* **ЗАДАНИЕ 1**: Во фрагменте о французском христианстве объясните, почему основателя траппистских монастырей автор не считает исключением среди французов.

* **ФРАГМЕНТ ТЕКСТА**:
____________________
Вот Паскаль — соединение страсти, ума и честности. Вот Фенелоп, полное и чарующее выражение церковной культуры во всех ее силах: золотая середина, представляющая нечто несказанно трудное и невероятное. Вот madame de Cuyon среди подобных ей французских квиетистов: и все, что старалось разгадать горячее красноречие апостола Павла о состоянии самого возвышенного, самого любящего, самого смиренного и самого восторженного христианина, было там действительностью, имея при этом благородную женственную, изящную, старофранцузскую наивность в словах и манерах. Вот основатель трапнистских монастырей, один из последних, серьезно относившихся к аскетическому идеалу, — он не был исключением среди французов; напротив, был настоящим французом, его суровое творение могло родиться и развиться только среди французов и последовало за ним в Эльзас и в Алжир. Вспомнить и гугенотов: более красивого союза воинственного и трудового духа, утонченных нравов и христианской строгости до сих пор не было. И в порт-Рояле в последний раз расцветала христианская ученость, и этот цвет великие люди во Франции понимают лучше, чем где-либо в другом месте. Не желая быть поверхностным, великий француз, однако, всегда бывает поверхностным, — между тем как глубина великого немца держится замкнутой, как элексир, который старается защититься от света и легкомысленных рук своей жестокой чудесной оболочкой. — Теперь можно разгадать, почему этот период совершенных типов христианства должен был производить также и противоположные типы не христианского свободного духа! Французскому свободному духу приходилось бороться всегда с великими людьми, а не только с уродами, с которыми боролся свободный дух других народов.
____________________
* **ИСХОДНЫЕ ДАННЫЕ**:
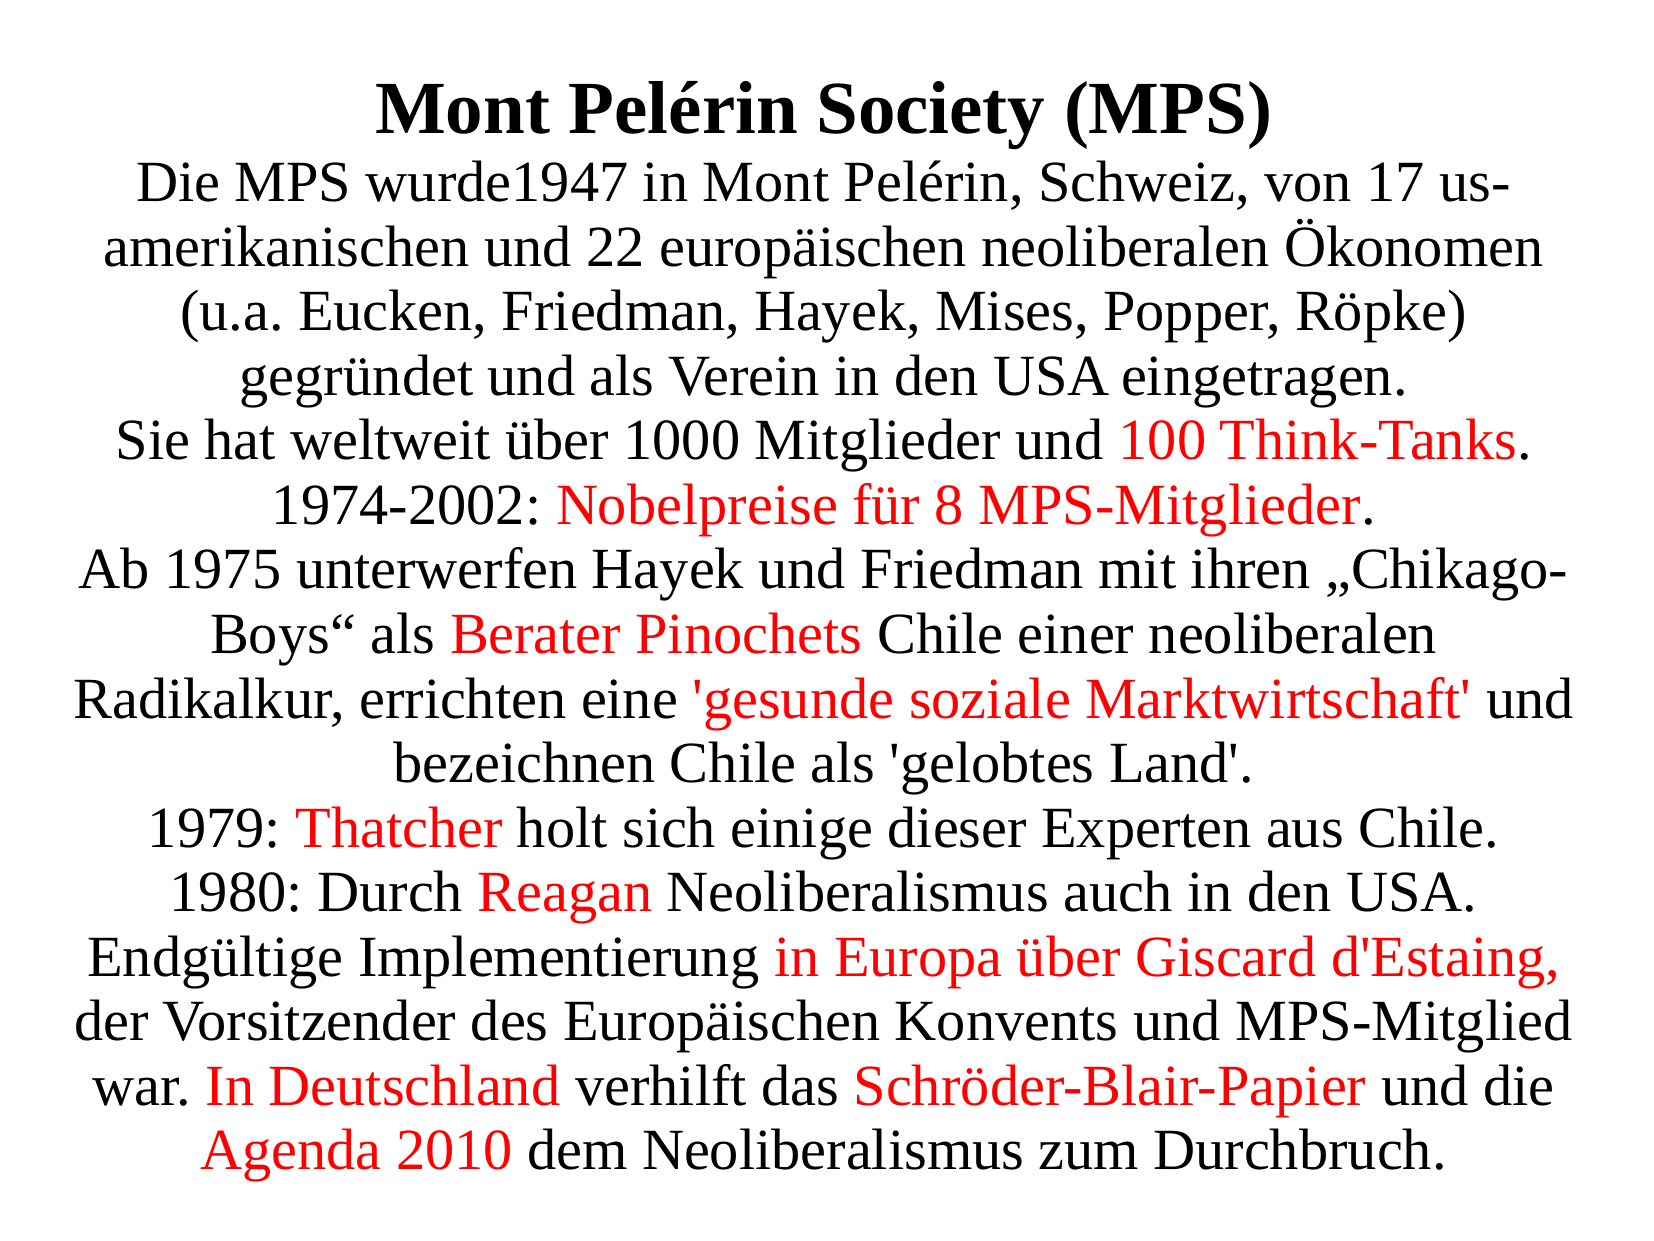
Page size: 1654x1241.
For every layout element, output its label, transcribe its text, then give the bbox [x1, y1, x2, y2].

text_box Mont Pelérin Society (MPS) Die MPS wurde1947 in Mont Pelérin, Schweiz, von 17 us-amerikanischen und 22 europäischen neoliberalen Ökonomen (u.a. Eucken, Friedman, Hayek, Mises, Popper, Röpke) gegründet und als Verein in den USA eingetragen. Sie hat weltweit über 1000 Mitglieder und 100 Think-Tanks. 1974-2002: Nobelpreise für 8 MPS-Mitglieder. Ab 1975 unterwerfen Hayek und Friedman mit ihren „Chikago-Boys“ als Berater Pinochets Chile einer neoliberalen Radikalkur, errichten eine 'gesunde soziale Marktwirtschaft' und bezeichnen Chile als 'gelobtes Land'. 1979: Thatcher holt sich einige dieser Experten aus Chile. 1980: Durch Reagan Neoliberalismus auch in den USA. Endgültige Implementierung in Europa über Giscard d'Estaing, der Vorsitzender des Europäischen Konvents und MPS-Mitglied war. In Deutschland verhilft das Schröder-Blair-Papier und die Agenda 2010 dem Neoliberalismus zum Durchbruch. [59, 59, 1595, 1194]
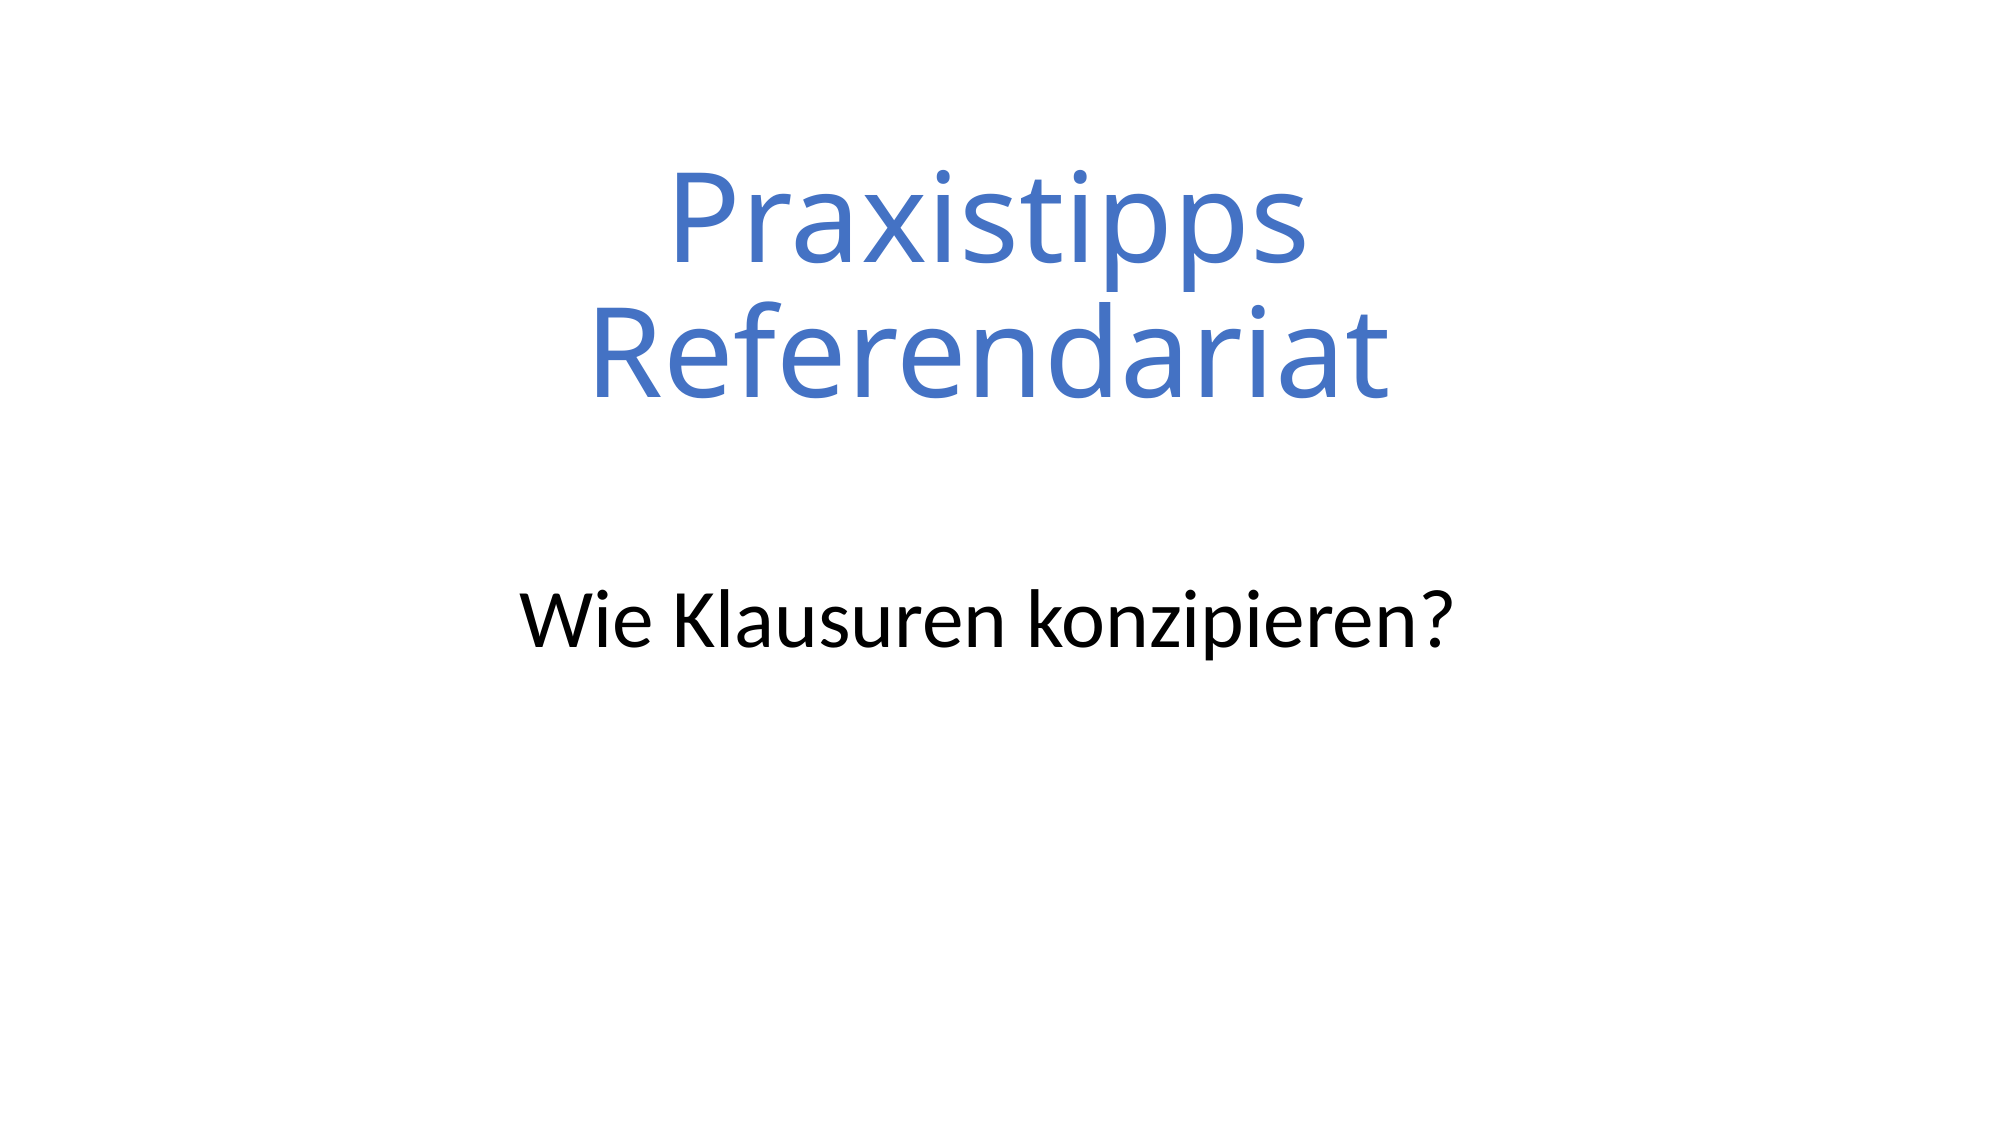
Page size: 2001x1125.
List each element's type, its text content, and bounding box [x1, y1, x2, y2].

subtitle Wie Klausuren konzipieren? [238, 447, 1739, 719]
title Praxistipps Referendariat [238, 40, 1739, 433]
____________________
* **ЗАДАНИЕ 2**: Перепишите слово в слово все записи из раздела «Исходные данные». Картинки в ответ не включайте.

* **ОТВЕТ 1**: Он был настоящим французом. Его суровое творение могло родиться и развиться только среди французов и последовало за ним в Эльзас и в Алжир.

* **ОТВЕТ 2**:
Page size: 1654x1241.
For every layout element, output its label, transcribe its text, then give the bbox [x1, y1, x2, y2].

text_box Mont Pelérin Society (MPS) Die MPS wurde1947 in Mont Pelérin, Schweiz, von 17 us-amerikanischen und 22 europäischen neoliberalen Ökonomen (u.a. Eucken, Friedman, Hayek, Mises, Popper, Röpke) gegründet und als Verein in den USA eingetragen. Sie hat weltweit über 1000 Mitglieder und 100 Think-Tanks. 1974-2002: Nobelpreise für 8 MPS-Mitglieder. Ab 1975 unterwerfen Hayek und Friedman mit ihren „Chikago-Boys“ als Berater Pinochets Chile einer neoliberalen Radikalkur, errichten eine 'gesunde soziale Marktwirtschaft' und bezeichnen Chile als 'gelobtes Land'. 1979: Thatcher holt sich einige dieser Experten aus Chile. 1980: Durch Reagan Neoliberalismus auch in den USA. Endgültige Implementierung in Europa über Giscard d'Estaing, der Vorsitzender des Europäischen Konvents und MPS-Mitglied war. In Deutschland verhilft das Schröder-Blair-Papier und die Agenda 2010 dem Neoliberalismus zum Durchbruch. [59, 59, 1595, 1194]
Page size: 2001x1125.
List each element's type, its text content, and bounding box [x1, y1, x2, y2].

subtitle Wie Klausuren konzipieren? [238, 447, 1739, 719]
title Praxistipps Referendariat [238, 40, 1739, 433]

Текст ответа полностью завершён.